▶ [EXTRACT PROVIDED]:
◇ ◇ ◇

In my other thread I talked about doing a Fyne F1-8 or F1-5 tribute speaker. Also looked at the Focal Diablo.
I'm more in to reverse engineering their designs to see what can be done.

Fyne Questions:

The speaker is ported down. I get how they do that... but inside the box... does the shape matter, or does just the volume matter?
Also what about adding acoustic paint? (I saw one craftsman do this to his box) And what about other material like specialized acoustic material in combination w something like carpet padding /rockwool, etc ...?

If I build the Fyne tribute, I'd CNC or Laser cut the MDF and then stack it. Since I can control the thickness and shape of the walls, Not sure how much bracing is needed. I also thought of a way to make it easy to vary the height by sections using 3D printed spline connector pieces that when completed could be glued into place.

The other speaker I saw that looked interesting was the Focal Diablo.

◇ ◇ ◇

▶ [RECORDED INFORMATION]:
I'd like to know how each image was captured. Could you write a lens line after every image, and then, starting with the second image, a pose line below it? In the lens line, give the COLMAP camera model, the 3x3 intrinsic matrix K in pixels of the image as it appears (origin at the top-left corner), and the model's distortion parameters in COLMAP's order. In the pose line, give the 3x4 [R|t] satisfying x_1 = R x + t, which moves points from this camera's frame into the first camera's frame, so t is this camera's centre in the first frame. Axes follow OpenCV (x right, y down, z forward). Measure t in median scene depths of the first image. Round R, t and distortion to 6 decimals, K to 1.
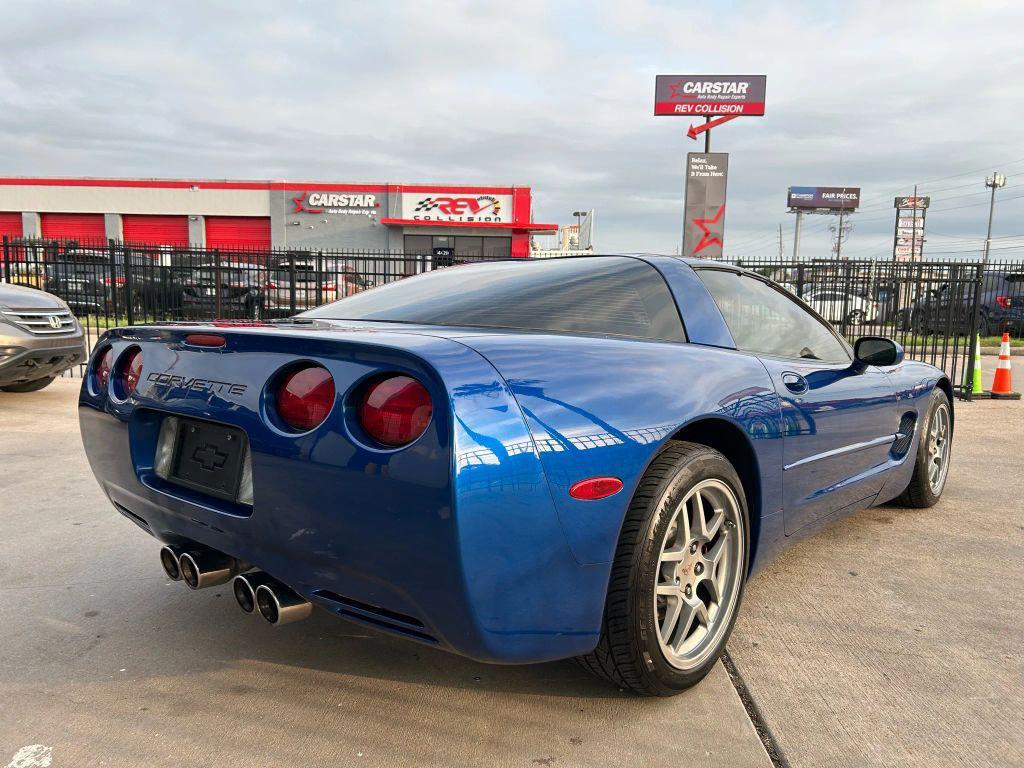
lens RADIAL K [[778.1, 0, 516.7], [0, 778.1, 387.1], [0, 0, 1]] dist [0.050341, -0.048142]
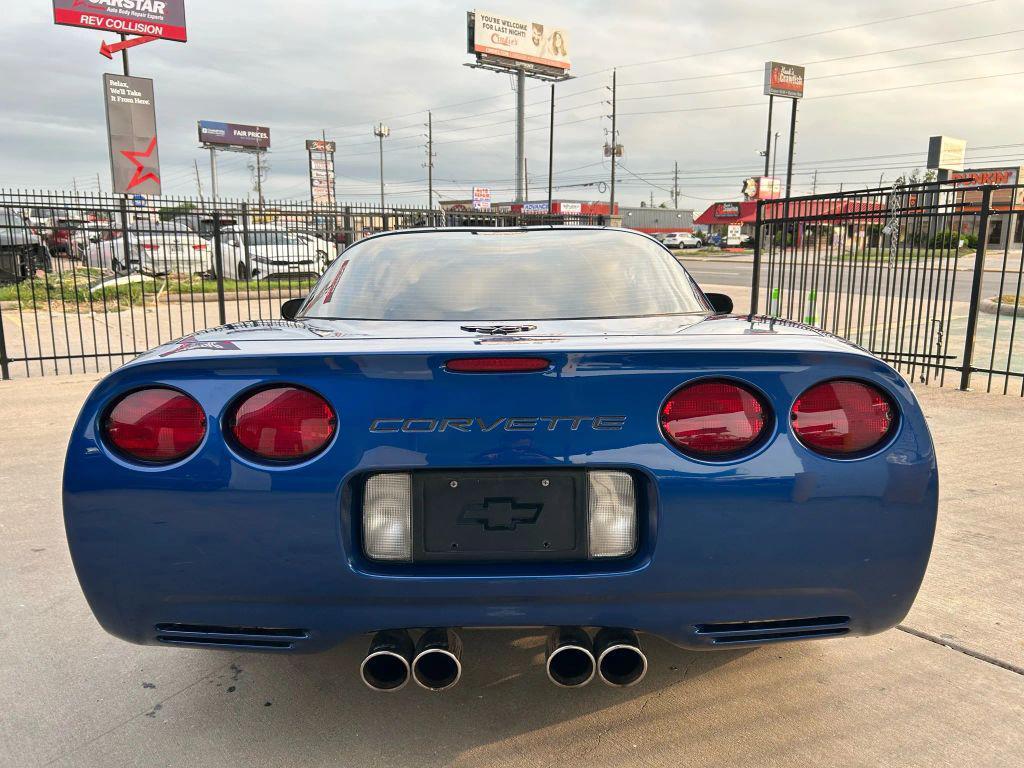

◇ ◇ ◇

▶ [QUESTIONS ON THE MATERIAL]:
#1 Name every loudspeaker model mentioned in the speaker-design post above.
#2 Write the next part of the speaker-design post, picking up after its final sentence.

▶ [ANSWERS BELOW]:
#1 Fyne F1-8, Fyne F1-5, Focal Diablo

#2
The bass/mid is tilted slightly back and then the tweeted is in its own separate box.
Is the tweeter always sealed? Even in a more traditional box design? (Sealed, treated and filled w dampening material? )
I've watched YouTube vids and read about timing... In the focals, is the tweeter set back since the woofer is tilted back and it looks like the dome tweeter is behind the baffle?

Of course all of this is still just a thought process. If I am going to do this, I'll need to convince my wife to let me get a Snapmaker artisan, and then bribe my nephew (A mech e ) to help w the design and cad drawings.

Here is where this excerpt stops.